A conjuntura em que vivemos sugere
a necessidade de uma reflexão sobre políticas culturais e, em particular, sobre
a questão das relações entre público e privado que, ao longo das últimas décadas,
lhe tem estado associada de uma forma muitas vezes determinante.
Ao longo de quarenta anos de atenção
ou intervenção na área cultural, pude conviver de forma direta, e por vezes
polémica, com posições antagónicas em relação a este tópico.
Se quisermos formular esta oposição
de uma forma simplista, encontraremos, de um lado, os defensores da intervenção
voluntarista do Estado e de abrangentes políticas culturais públicas e, do
outro lado, os defensores da lei do mercado e da livre iniciativa e
concorrência dos produtores artísticos e das indústrias culturais. Nas suas
versões extremas, poderiam corresponder a estas posições, por um lado, o direito à arte e à
cultura, na plena diversidade das suas expressões, como um direito
constitucional que o Estado teria obrigação de assegurar, e, pelo outro lado, a
pura e simples supressão da política cultural. Claro que nenhuma destas
posições extremas é fácil de defender dentro dos limites de uma razoabilidade
esclarecida. As razões são fáceis de explicar.
O Estado, independentemente de se
poder ou não considerar que essa deveria ser uma das suas funções, não tem
dinheiro para assegurar a todos os cidadãos o direito à produção e ao consumo
artístico e cultural. No caso de Portugal, aliás, o Estado, estando falido, não
tem dinheiro para nada (veremos o que se irá ou não conseguindo continuar a arranjar,
por exemplo, para a saúde ou a educação). Mas mesmo em estados mais prósperos
há limites, nomeadamente políticos, para a magnanimidade da ação cultural do
Estado. Quanto é que os eleitores aceitam, mesmo tendo o cuidado de não se lhes
perguntar, gastar na política cultural?
No que diz respeito à defesa da
aplicação às artes e à cultura das regras do mercado puro (e portanto selvagem,
como tudo o que é puro), ela significaria, em Portugal, o puro e simples
desaparecimento de atividades como o cinema, o teatro, a dança ou a ópera. Uma
situação que traria satisfação a algumas mentes mais perversas e/ou sofisticadas,
mas que não parece defensável no âmbito das conveniências do bom senso.

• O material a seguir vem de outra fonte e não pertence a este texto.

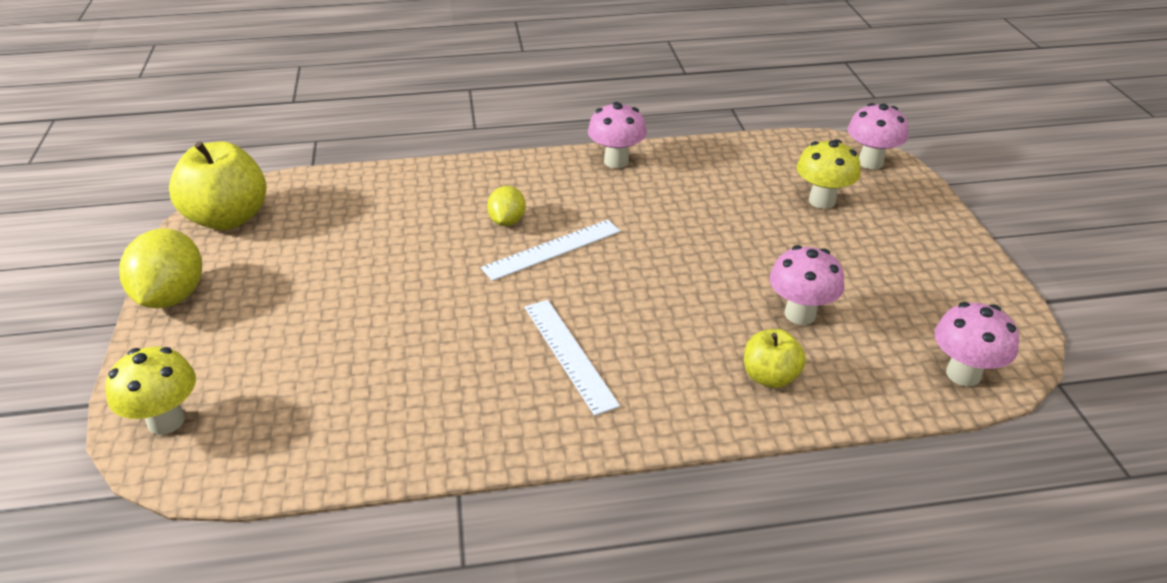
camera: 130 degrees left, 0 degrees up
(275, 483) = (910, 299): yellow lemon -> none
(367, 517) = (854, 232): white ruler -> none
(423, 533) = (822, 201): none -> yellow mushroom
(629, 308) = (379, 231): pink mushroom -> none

Resta a conclusão óbvia. Em matéria
de política cultural, tudo o que é possível fazer é uma gestão de compromissos
e negociações que articule recursos públicos e privados (muitíssimo escassos) ao
serviço de uma diversidade e pluralidade (tendencialmente infinitas, por
definição) de ações suscetíveis de equilibrar os interesses e ambições da
multiplicidade de agentes envolvidos nestas práticas. Nem público nem privado,
portanto, mas antes pelo contrário. As histórias da Fundação de Serralves ou do
Centro Cultural de Belém são disso exemplos. Uma espécie de assim-assim.
A área das coleções de arte é uma
das áreas em que a articulação entre público e privado é mais necessária, mais
consensual e mais fácil de pôr em prática.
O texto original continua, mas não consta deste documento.